Hi GIntas,

What is the average (or expected maximum) size of the files you'd like to process?
In general it is not recommended to transfer large events (i.e. >64MB if you use file channel, as this is a hard limit of the protobuf implementation).
If your files fit into this limit then I'd suggest to use an interceptor to fetch the data and then update the event's body and push it through Flume.

In this case your setup would be:
Kafka source + data fetcher interceptor (custom code) -> file channel (or memory) -> HDFS sink

If the files are larger then you could use a customised HDFS sink which fetches the URL and stores the file on HDFS.
In this case I'd recommend to use a Kafka channel -> custom HDFS sink setup without configuring any source.

Actually for your problem the sink-side interceptors would be a good solution (https://issues.apache.org/jira/browse/FLUME-2580), but unfortunately it is not implemented yet.

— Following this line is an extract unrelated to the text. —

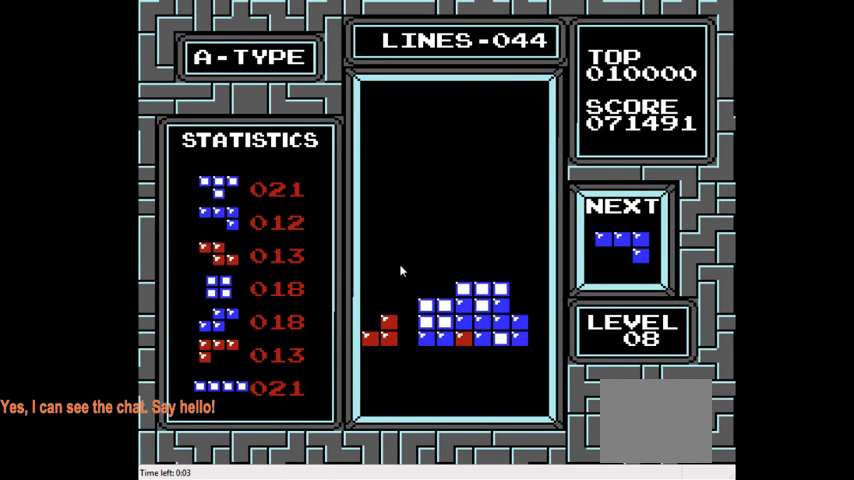
{"buttons": [], "right_stick": "center", "events": [[367, "DPAD_LEFT", "up"]]}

On Tue, Sep 5, 2017 at 2:00 PM Gintautas Sulskus <gintautas.sulskus@gmail.com> wrote:

I have a question regarding Flume suitability for a particular use case.

Task: There is an incoming constant stream of links that point to files. Those files to be fetched and stored in HDFS.

Desired implementation:

1. Each link to a file is stored in Kafka queue Q1.
2. Flume A1.source monitors Q1 for new links.
3. Upon retrieving a link from Q1, A1.source fetches the file. The file eventually is stored in HDFS by A1.sink

My concern here is a seemingly overloaded functionality of A1.source. The A1.source would have to perform two activities: 1.) to periodically poll queue Q1 for new links to files and then  2.) fetch those files.

What do you think? Is there a cleaner way to achieve this, e.g. by using an interceptor to fetch files? Would this be appropriate?